With Patek Philippe Extract from the Archives confirming production of the present watch with raised gold hour markers in 1947 and its subsequent sale on 14 September 1948. Furthermore delivered with Cartier Certificate of Authenticity No. GE2011-23 dated 28 February 2011 confirming that the watch was retailed by Cartier in New York in 1948.
Reference 1526, certainly Patek Philippe's most elegant and timeless simple perpetual calendar wristwatch, was launched in 1941. Highly appreciated by collectors, the model is immediately identifiable by its Calatrava-style case. According to literature, as few as 210 examples were made, cased either in yellow or pink gold and only one example in steel, now at Patek Philippe's prestigious watch museum in Geneva.

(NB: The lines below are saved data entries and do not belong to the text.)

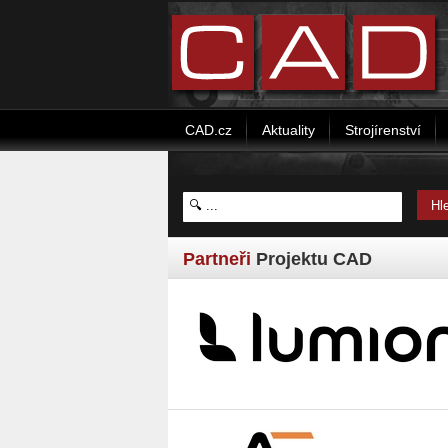
CAD.cz
Aktuality
Strojírenství
Partneři
Projektu CAD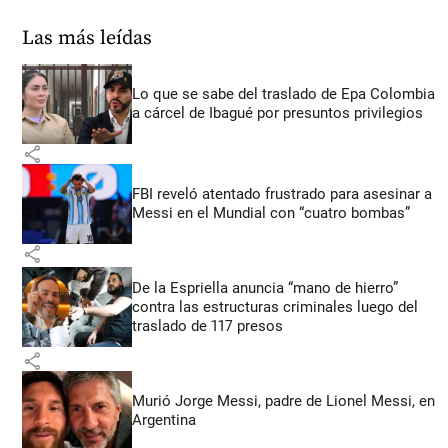
Las más leídas
Lo que se sabe del traslado de Epa Colombia
a cárcel de Ibagué por presuntos privilegios
share
FBI reveló atentado frustrado para asesinar a
Messi en el Mundial con “cuatro bombas”
share
De la Espriella anuncia “mano de hierro”
contra las estructuras criminales luego del
traslado de 117 presos
share
Murió Jorge Messi, padre de Lionel Messi, en
Argentina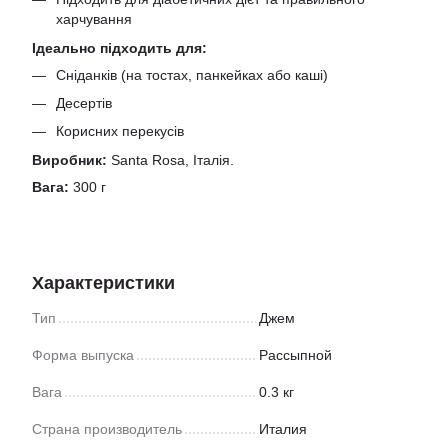
харчування
Ідеально підходить для:
Сніданків (на тостах, панкейках або каші)
Десертів
Корисних перекусів
Виробник:
Santa Rosa, Італія.
Вага:
300 г
Характеристики
Тип
Джем
Форма выпуска
Рассыпной
Вага
0.3 кг
Страна производитель
Италия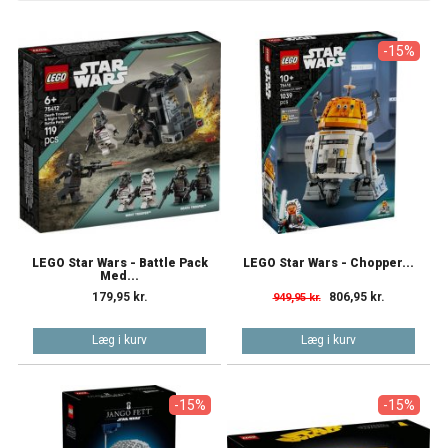
-15%
LEGO Star Wars - Battle Pack
LEGO Star Wars - Chopper...
Med...
179,95 kr.
806,95 kr.
949,95 kr.
Læg i kurv
Læg i kurv
-15%
-15%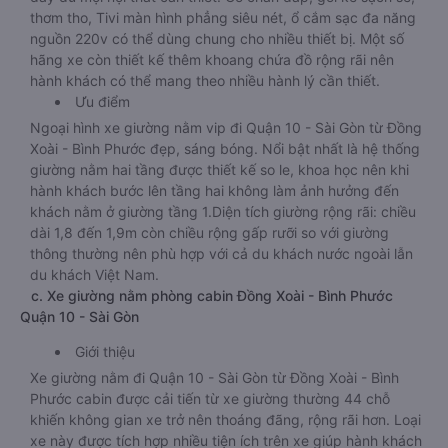
thơm tho, Tivi màn hình phẳng siêu nét, ổ cắm sạc đa năng
nguồn 220v có thể dùng chung cho nhiều thiết bị. Một số
hãng xe còn thiết kế thêm khoang chứa đồ rộng rãi nên
hành khách có thể mang theo nhiều hành lý cần thiết.
Ưu điểm
Ngoại hình xe giường nằm vip đi Quận 10 - Sài Gòn từ Đồng
Xoài - Bình Phước đẹp, sáng bóng. Nổi bật nhất là hệ thống
giường nằm hai tầng được thiết kế so le, khoa học nên khi
hành khách bước lên tầng hai không làm ảnh hưởng đến
khách nằm ở giường tầng 1.Diện tích giường rộng rãi: chiều
dài 1,8 đến 1,9m còn chiều rộng gấp rưỡi so với giường
thông thường nên phù hợp với cả du khách nước ngoài lẫn
du khách Việt Nam.
c. Xe giường nằm phòng cabin Đồng Xoài - Bình Phước
Quận 10 - Sài Gòn
Giới thiệu
Xe giường nằm đi Quận 10 - Sài Gòn từ Đồng Xoài - Bình
Phước cabin được cải tiến từ xe giường thường 44 chỗ
khiến không gian xe trở nên thoáng đãng, rộng rãi hơn. Loại
xe này được tích hợp nhiều tiện ích trên xe giúp hành khách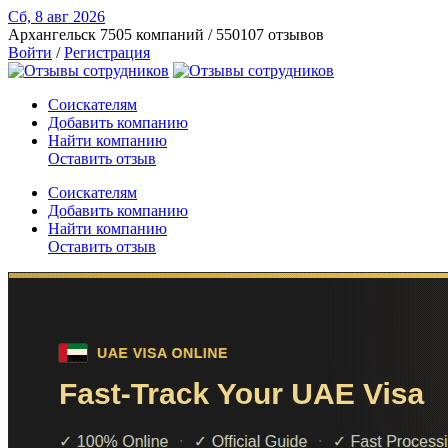
Сб, 8 авг
2026
Архангельск
7505 компаний / 550107 отзывов
Войти
/
Регистрация
Соискателям
Добавить компанию
Найти компанию
Оставить отзыв
Соискателям
Добавить компанию
Найти компанию
Оставить отзыв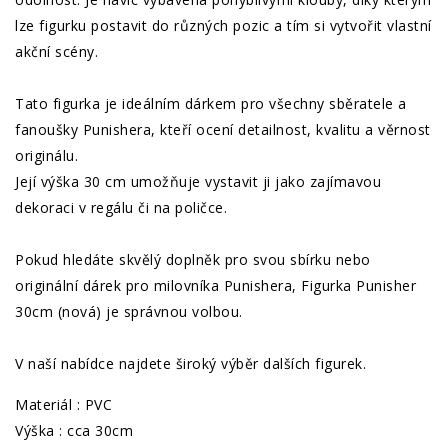
lze figurku postavit do různých pozic a tím si vytvořit vlastní
akční scény.
Tato figurka je ideálním dárkem pro všechny sběratele a
fanoušky Punishera, kteří ocení detailnost, kvalitu a věrnost
originálu.
Její výška 30 cm umožňuje vystavit ji jako zajímavou
dekoraci v regálu či na poličce.
Pokud hledáte skvělý doplněk pro svou sbírku nebo
originální dárek pro milovníka Punishera, Figurka Punisher
30cm (nová) je správnou volbou.
V naší nabídce najdete široký výběr dalších figurek.
Materiál : PVC
Výška : cca 30cm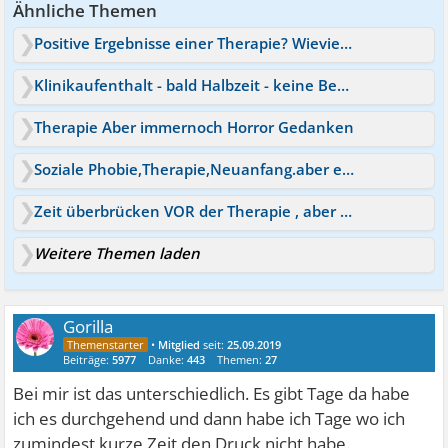
Ähnliche Themen
Positive Ergebnisse einer Therapie? Wieviel Besserung?
Klinikaufenthalt - bald Halbzeit - keine Besserung
Therapie Aber immernoch Horror Gedanken
Soziale Phobie,Therapie,Neuanfang.aber einsam
Zeit überbrücken VOR der Therapie , aber wie ?
Weitere Themen laden
Gorilla
•
Mitglied
seit:
25.09.2019
Beiträge:
5977
Danke:
443
Themen:
27
Bei mir ist das unterschiedlich. Es gibt Tage da habe
ich es durchgehend und dann habe ich Tage wo ich
zumindest kurze Zeit den Druck nicht habe.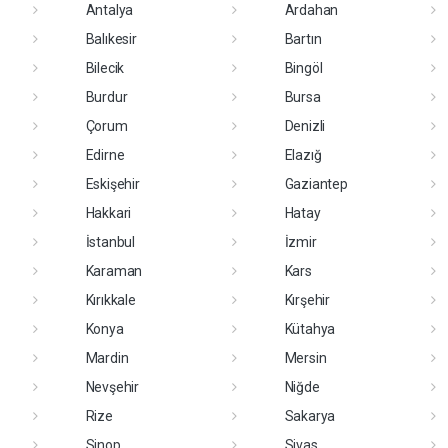
Antalya
Ardahan
Balıkesir
Bartın
Bilecik
Bingöl
Burdur
Bursa
Çorum
Denizli
Edirne
Elazığ
Eskişehir
Gaziantep
Hakkari
Hatay
İstanbul
İzmir
Karaman
Kars
Kırıkkale
Kırşehir
Konya
Kütahya
Mardin
Mersin
Nevşehir
Niğde
Rize
Sakarya
Sinop
Sivas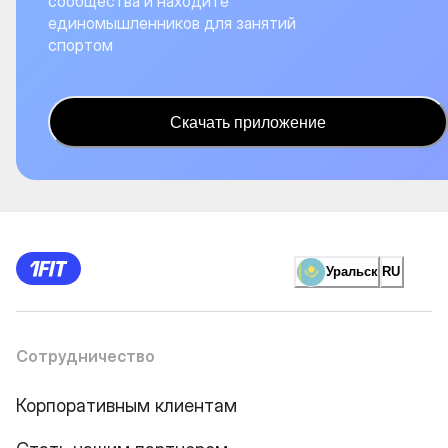
сообщества и находите
единомышленников для занятий
спортом
Скачать приложение
Уральск
RU
Сотрудничество
Корпоративным клиентам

The present watch is from the second generation of reference 1526, distinguished by the design of the subsidiary seconds indication surrounding the moon phases: it features small hard enamel baton scales as opposed to the Arabic numerals of its predecessor and is "open" towards the moon side whereas the earlier series featured a so-called double "chemin de fer" or "railway" circle.
Distinctly marked with Cartier's hand-stamped five digit reference no. 18394 underneath the lower right lug, the most noteworthy and at the same time also the most evident feature is however the absence of the signature Cartier usually found on the dials of timepieces retailed by the celebrated house. The lack of this "distinction" may be explainable by the special request of its first owner, desiring a more discreet dial version.

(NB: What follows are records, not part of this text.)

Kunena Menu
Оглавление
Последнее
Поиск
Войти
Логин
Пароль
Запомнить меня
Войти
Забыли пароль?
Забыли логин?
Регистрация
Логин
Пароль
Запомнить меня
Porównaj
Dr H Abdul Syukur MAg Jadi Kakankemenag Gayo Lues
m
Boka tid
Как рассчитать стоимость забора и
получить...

Retailed by Cartier in New York in 1948, the present watch is only the third example of a reference 1526 to appear in public presenting this exclusive combination.
Consigned by a private collector and never offered in public before, the present reference 1526 is furthermore distinguished by its very attractive, original overall condition.
Reference 1526 is illustrated in Patek Philippe Wristwatches by Martin Huber & Alan Banbery, second edition, pp. 282 & 283.